> _What to work on_
Return all lines in the data where the string "Municipal" can be found.

> _Saved entries_
⟨
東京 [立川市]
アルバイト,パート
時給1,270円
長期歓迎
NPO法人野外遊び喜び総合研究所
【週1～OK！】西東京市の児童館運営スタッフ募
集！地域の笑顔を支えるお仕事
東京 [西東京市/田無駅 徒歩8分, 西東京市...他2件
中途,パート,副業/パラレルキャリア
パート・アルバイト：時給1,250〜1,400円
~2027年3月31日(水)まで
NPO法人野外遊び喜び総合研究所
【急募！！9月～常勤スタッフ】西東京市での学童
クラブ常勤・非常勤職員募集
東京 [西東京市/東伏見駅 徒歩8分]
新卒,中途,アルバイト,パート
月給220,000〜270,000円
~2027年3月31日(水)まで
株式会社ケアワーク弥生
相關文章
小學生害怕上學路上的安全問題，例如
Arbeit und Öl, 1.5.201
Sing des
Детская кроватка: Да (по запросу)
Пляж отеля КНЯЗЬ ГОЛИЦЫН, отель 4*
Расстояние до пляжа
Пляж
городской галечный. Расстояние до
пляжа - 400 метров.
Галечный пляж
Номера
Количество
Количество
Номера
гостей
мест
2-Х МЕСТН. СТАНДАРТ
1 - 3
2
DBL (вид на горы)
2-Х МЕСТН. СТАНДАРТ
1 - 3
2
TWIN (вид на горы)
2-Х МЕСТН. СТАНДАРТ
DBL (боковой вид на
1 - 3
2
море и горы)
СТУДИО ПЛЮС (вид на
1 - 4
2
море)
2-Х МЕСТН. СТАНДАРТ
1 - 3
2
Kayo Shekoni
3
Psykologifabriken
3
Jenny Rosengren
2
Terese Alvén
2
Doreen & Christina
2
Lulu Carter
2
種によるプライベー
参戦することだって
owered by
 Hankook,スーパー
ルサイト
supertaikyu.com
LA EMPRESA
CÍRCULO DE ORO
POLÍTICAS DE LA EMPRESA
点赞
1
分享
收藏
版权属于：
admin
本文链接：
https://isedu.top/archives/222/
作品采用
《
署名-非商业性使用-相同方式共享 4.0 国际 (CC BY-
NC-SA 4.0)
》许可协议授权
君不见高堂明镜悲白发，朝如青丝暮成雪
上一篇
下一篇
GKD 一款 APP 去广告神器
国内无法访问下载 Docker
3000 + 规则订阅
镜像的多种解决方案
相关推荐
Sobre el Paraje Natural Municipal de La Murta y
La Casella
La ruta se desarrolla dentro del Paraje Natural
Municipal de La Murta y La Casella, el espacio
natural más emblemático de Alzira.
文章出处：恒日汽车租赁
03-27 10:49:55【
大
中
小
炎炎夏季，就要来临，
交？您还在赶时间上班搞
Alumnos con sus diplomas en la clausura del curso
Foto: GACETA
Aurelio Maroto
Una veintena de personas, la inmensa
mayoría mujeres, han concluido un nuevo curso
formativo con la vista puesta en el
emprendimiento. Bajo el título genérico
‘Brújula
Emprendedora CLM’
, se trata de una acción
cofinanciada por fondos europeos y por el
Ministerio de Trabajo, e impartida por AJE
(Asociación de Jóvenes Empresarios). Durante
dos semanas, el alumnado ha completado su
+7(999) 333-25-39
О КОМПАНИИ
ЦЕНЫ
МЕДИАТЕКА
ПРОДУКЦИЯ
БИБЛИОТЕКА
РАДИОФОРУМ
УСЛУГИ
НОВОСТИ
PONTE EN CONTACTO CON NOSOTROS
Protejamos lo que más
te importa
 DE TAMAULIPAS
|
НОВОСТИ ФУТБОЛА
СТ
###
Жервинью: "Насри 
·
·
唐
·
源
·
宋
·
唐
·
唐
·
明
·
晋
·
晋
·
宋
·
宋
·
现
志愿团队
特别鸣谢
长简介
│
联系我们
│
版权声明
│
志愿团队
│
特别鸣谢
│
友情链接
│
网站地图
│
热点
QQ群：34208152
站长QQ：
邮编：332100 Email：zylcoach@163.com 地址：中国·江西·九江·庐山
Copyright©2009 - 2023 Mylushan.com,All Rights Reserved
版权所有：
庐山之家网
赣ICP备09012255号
⟩
> _Answer section_
Sobre el Paraje Natural Municipal de La Murta y
Municipal de La Murta y La Casella, el espacio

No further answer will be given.